The Trek-Segafredo rider, who sprinted to his first Grand Tour stage win at the 2015 Vuelta a España and nabbed third place just a few days ago on the Giro's second stage, seemed the likely favourite to win a sprint at the end of stage 6 out of a three-man group that also included BMC's Silvan Dillier and Bora-Hansgrohe's Lukas Pöstlberger. Dillier had other plans, however, launching from 150 meters to go and narrowly holding off Stuyven to claim his first career Grand Tour stage victory.
"They always say that if you are close, it will come, but there are not that many opportunities; you have to take them when they are there," Stuyven said. "It didn't happen today, and that is actually pretty shit."
Stuyven, 25, has had a strong year so far with a runner-up ride Kuurne-Brussel-Kuurne, fourth place at Paris-Roubaix and seventh at Eschborn-Frankfurt, but he is still seeking his first victory of the season. Although frustrated after another close-but-no-cigar result Thursday, he praised the Swiss rider on Twitter after the stage.

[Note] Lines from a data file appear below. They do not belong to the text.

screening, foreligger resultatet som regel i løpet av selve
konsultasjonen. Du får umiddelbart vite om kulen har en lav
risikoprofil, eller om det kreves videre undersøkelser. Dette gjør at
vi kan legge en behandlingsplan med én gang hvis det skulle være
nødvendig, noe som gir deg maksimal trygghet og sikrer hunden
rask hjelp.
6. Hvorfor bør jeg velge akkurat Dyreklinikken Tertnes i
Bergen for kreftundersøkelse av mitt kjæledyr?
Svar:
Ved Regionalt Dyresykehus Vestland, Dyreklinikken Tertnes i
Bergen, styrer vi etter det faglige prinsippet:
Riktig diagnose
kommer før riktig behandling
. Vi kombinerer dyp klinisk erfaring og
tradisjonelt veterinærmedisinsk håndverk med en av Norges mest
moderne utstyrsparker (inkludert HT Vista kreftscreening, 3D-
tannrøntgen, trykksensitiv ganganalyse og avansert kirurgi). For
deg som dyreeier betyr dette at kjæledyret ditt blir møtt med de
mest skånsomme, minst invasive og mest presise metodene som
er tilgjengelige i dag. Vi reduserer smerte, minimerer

"The finish was 8%, so it was pretty hard, and I know Dillier is a strong guy, so I was paying attention to him," Stuyven added after the stage. "Of course you are tired after such a long day and after a sprint, but most of all because I am really disappointed actually."
The Belgian also lauded the work of his teammate Mads Pedersen, who helped drive the breakaway to success to put Stuyven in position to battle for the win.
"When we came into the crosswind section before the feed zone, I was not so positive that we would make it. At that point, it was really hard. But I think we managed it well and Mads – he just pulled like an animal today!"